Presidential candidate Donald Trump again caused more than a little consternation in the ranks of the foreign‐policy elite when he delivered his speech at the Mayflower Hotel. Not only did he contend that U.S. policy was covered with intellectual rust that had accumulated since the end of the Cold War (an indictment of the self‐anointed Mandarins that have been directing our policy),but he cited specific deficiencies. Those deficiencies included the nation‐building fiascos in the Middle East, the mishandling of relations with Russia and China, and the problems of egregious allied free‐riding associated with America’s network of security alliances.
Trump’s comments about Washington’s flagship alliance, NATO, have caused the most uneasiness in the foreign‐policy establishment. But, alas, such worries are probably overblown. Although he has accurately termed NATO “obsolete,” and explicitly expressed a willingness to have the United States withdraw from the alliance, terminating U.S. membership is clearly not his preference. In his Mayflower Hotel speech, he made the following statement: “Our allies are not paying their fair share” of the collective‐defense effort. “The countries we are defending must pay for the cost of this defense, and if not, the U.S. must be prepared to let these countries defend themselves.” [Emphasis added] He went on to stress that “the whole world will be safer if the allies do their part to support our common defense and security.
With those comments, Trump placed himself in the venerable NATO “burden‐sharing” camp. He put the threat of U.S. withdrawal on the table, but only as a regrettable, last‐resort option, if the allies proved uncooperative. That stance is most unfortunate. Frustrated American officials, policy experts and pundits have been chasing the unicorn of greater NATO burden‐sharing for more than six decades without success.
Indeed, the ink was barely dry on the North Atlantic Treaty establishing NATO in 1949 before U.S. officials saw worrisome signs that Washington’s new alliance partners were shirking their share of the collective‐defense responsibilities. Secretary of State Dean Acheson assured uneasy members of the Senate that the Europeans would provide the vast majority of armaments and manpower for NATO, making it unnecessary for the United States to station a large number of troops on the Continent.That scenario proved to be untrue.
In the mid‐1950s, John Foster Dulles, President Dwight Eisenhower’s secretary of state, issued a warning to his alliance colleagues that the administration would have to conduct an “agonizing reappraisal” of America’s defense commitment to Europe if the NATO allies could not develop a united policy regarding West Germany and make a more serious effort at collective defense. That American attempt at coercive diplomacy ultimately failed. European leaders never took the warning seriously, believing that their American counterparts regarded Europe as far too important to America’s own security and prosperity to ever consider abandoning the continent to possible Soviet domination. They called the Eisenhower administration’s bluff and quickly confirmed that it was a bluff. There was no reappraisal of Washington’s defense commitment to Europe, agonizing or otherwise.
There have been numerous calls from American officials and legislators in the decades since for European members of NATO to “do more” for the collective‐defense effort. The Nixon administration was able to beat back the Mansfield Amendment (named after Senate Majority Leader Mike Mansfield), which proposed to drastically reduce U.S. troop levels in Europe, in part because of informal promises from the NATO allies that they would step up their defense efforts. Those promises that were soon forgotten.

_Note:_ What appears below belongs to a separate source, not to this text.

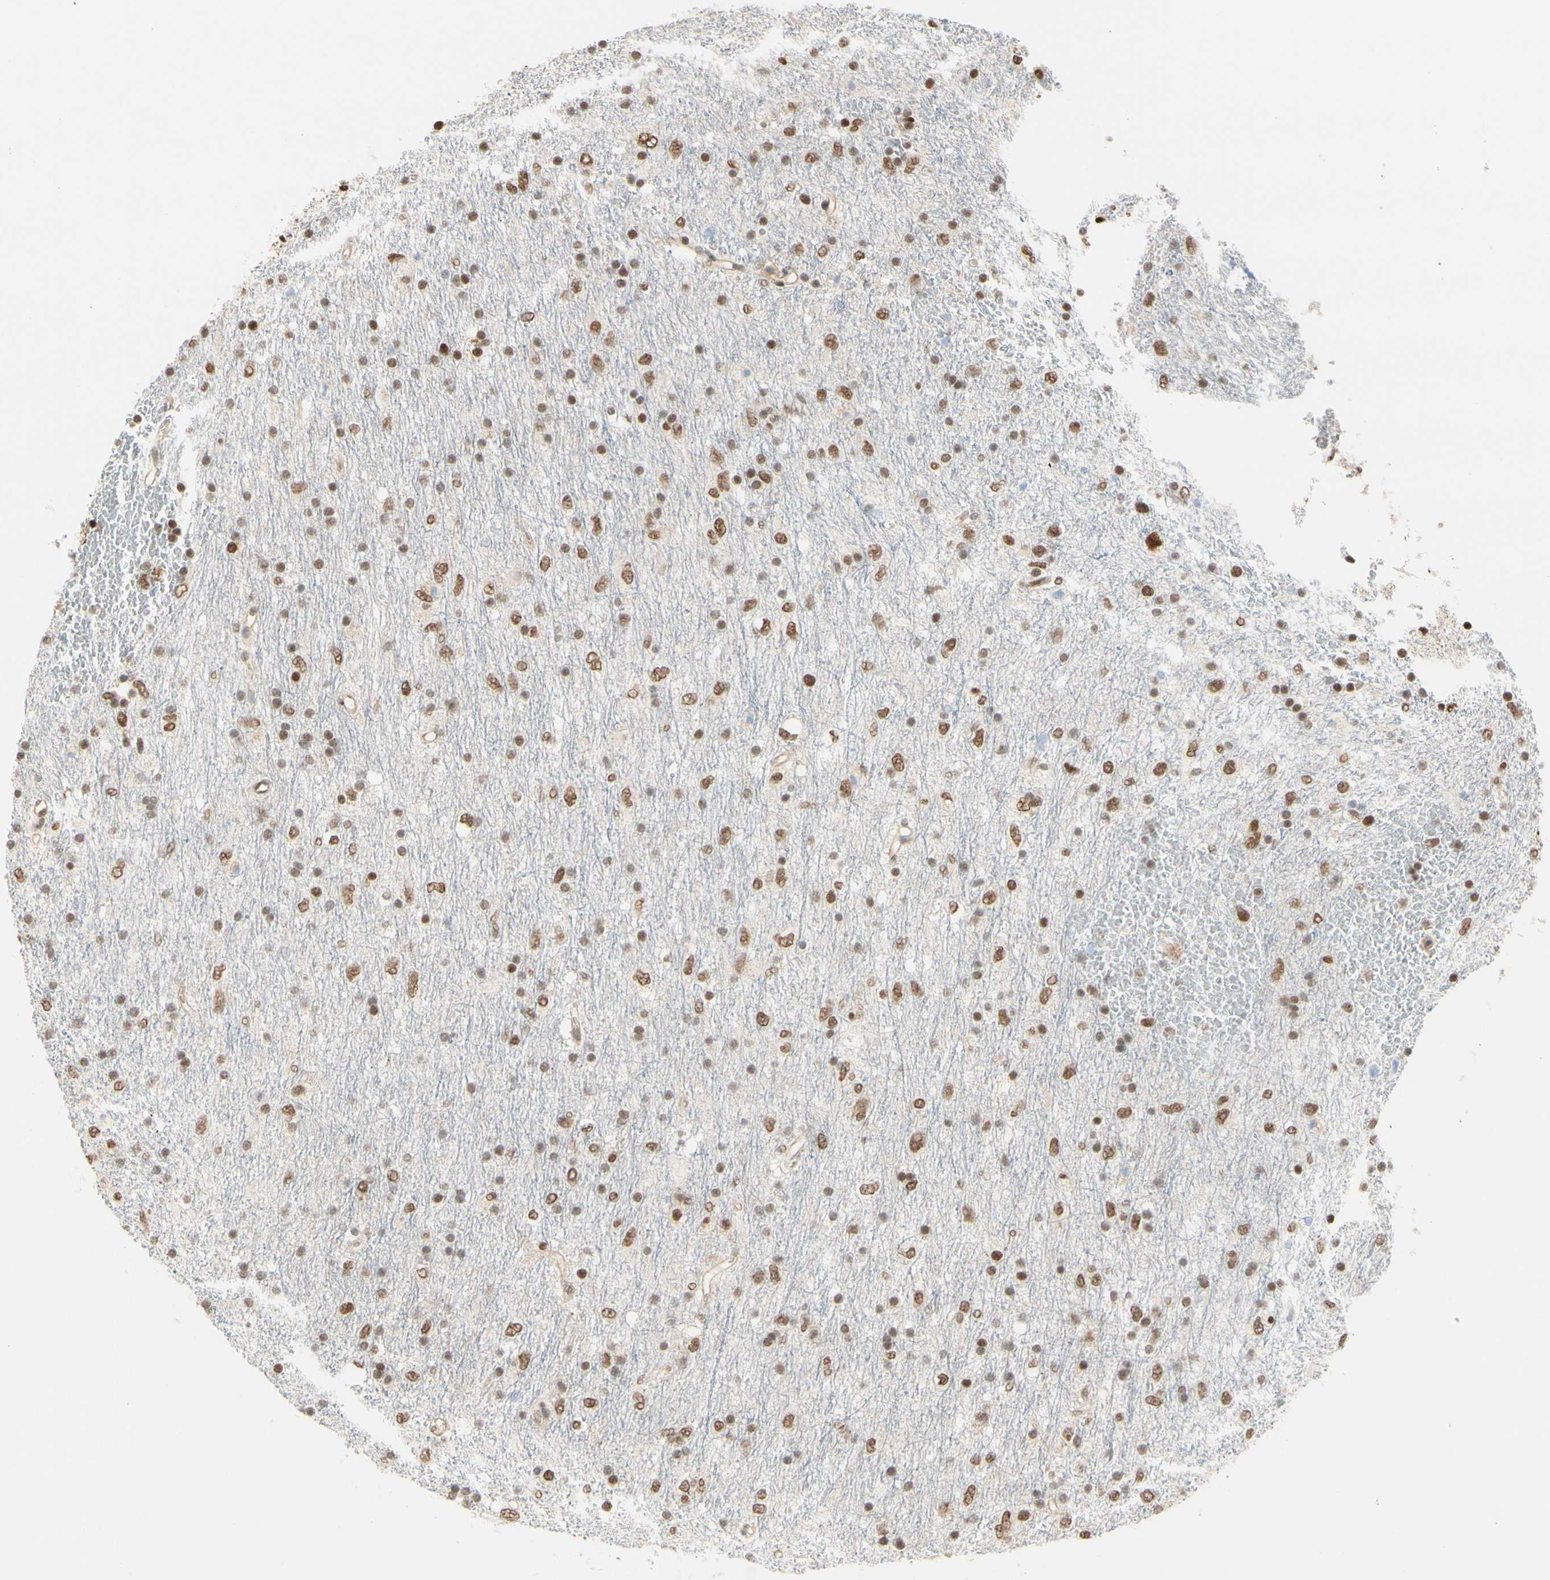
{"staining": {"intensity": "moderate", "quantity": ">75%", "location": "nuclear"}, "tissue": "glioma", "cell_type": "Tumor cells", "image_type": "cancer", "snomed": [{"axis": "morphology", "description": "Glioma, malignant, Low grade"}, {"axis": "topography", "description": "Brain"}], "caption": "IHC photomicrograph of neoplastic tissue: human glioma stained using immunohistochemistry (IHC) reveals medium levels of moderate protein expression localized specifically in the nuclear of tumor cells, appearing as a nuclear brown color.", "gene": "SUFU", "patient": {"sex": "male", "age": 77}}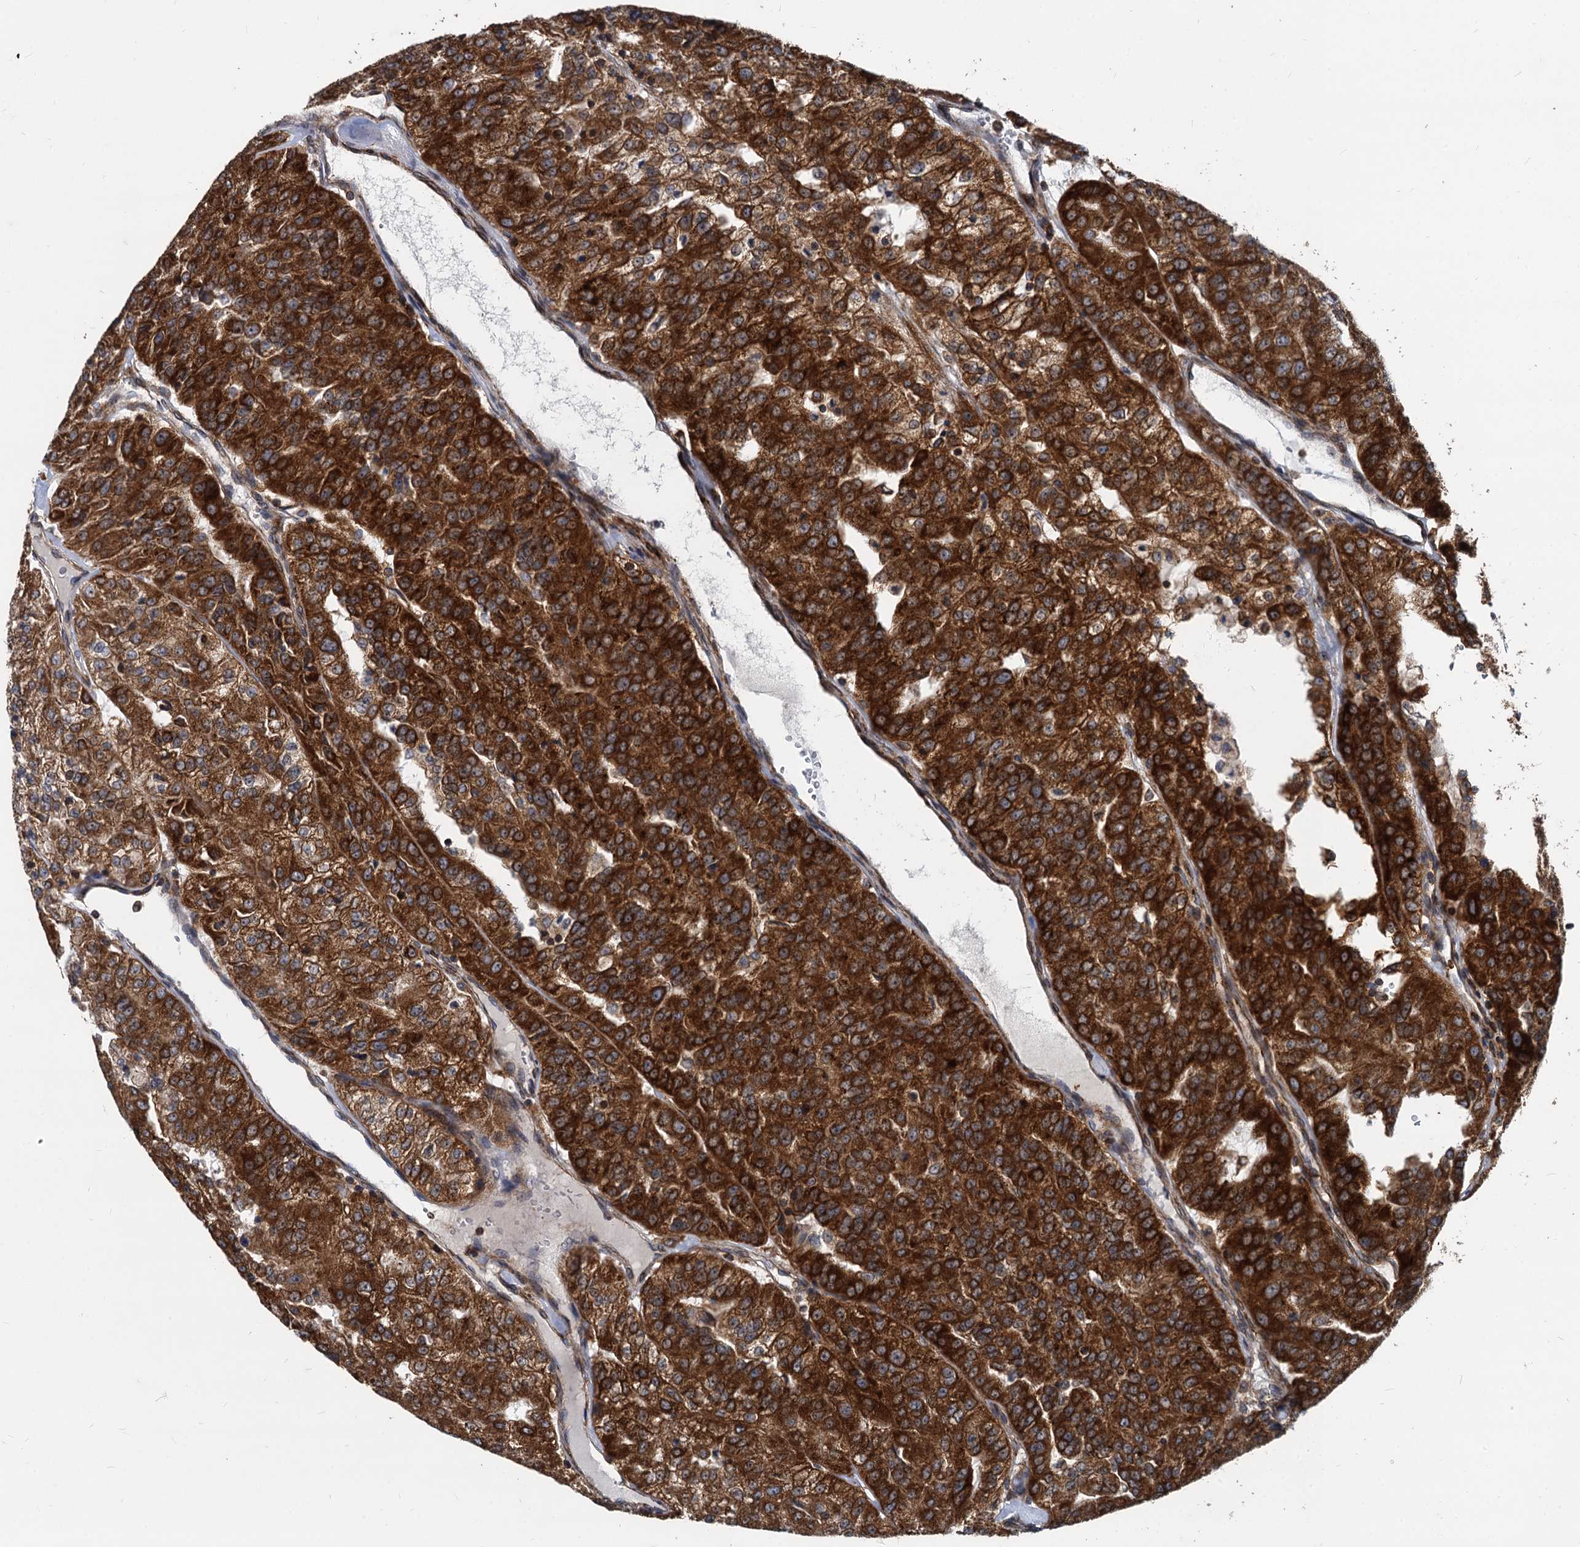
{"staining": {"intensity": "strong", "quantity": ">75%", "location": "cytoplasmic/membranous"}, "tissue": "renal cancer", "cell_type": "Tumor cells", "image_type": "cancer", "snomed": [{"axis": "morphology", "description": "Adenocarcinoma, NOS"}, {"axis": "topography", "description": "Kidney"}], "caption": "Immunohistochemistry (IHC) histopathology image of neoplastic tissue: human renal cancer (adenocarcinoma) stained using immunohistochemistry (IHC) displays high levels of strong protein expression localized specifically in the cytoplasmic/membranous of tumor cells, appearing as a cytoplasmic/membranous brown color.", "gene": "STIM1", "patient": {"sex": "female", "age": 63}}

More recently, President Obama’s secretary of defense Chuck Hagel admonished the Europeans during a February 2014 meeting of NATO defense ministers that America’s patience was wearing thin. The current path of inadequate defense spending, he warned, “is not sustainable. Our alliance can endure only as long as we are willing to fight for it, and invest in it.” Rebalancing NATO’s “burden‐sharing and capabilities,” Hagel stressed, “is mandatory—not elective.” The tone of his message was quite firm. “America’s contributions in NATO remain starkly disproportionate, so adjustments in the U.S. defense budget cannot become an excuse for further cuts in European defense spending.”
Hagel’s speech and other calls for greater burden‐sharing have had only limited impact. Four alliance members now meet the target agreed to at the 2006 (!) summit to devote at least two percent of annual GDP to defense, up from two members at the time of his speech. But that is still an anemic effort, and it notably does not include such key powers as Germany and Italy. Moreover the slight increase in the military effort of NATO’s European members has been drowned out by the calls for the United States to do much more—to station heavy armor and the most modern military aircraft on Russia’s western flank. On balance, allied free riding is as bad as ever.
That’s why Trump’s calls for greater burden‐sharing are a fatal distraction. Americans have been chasing that unicorn for decades, and it is past time to recognize the chase for the futile quest it is.
NATO is thoroughly obsolete in any case. As I have written on other occasions, it was created for a very different world and it no longer serves America’s interests.Instead of considering U.S. withdrawal as a regrettable, “fall back” option if his burden‐sharing proposals fail, Donald Trump should embrace withdrawal as the preferred option for an intelligent twenty‐first‐century foreign policy.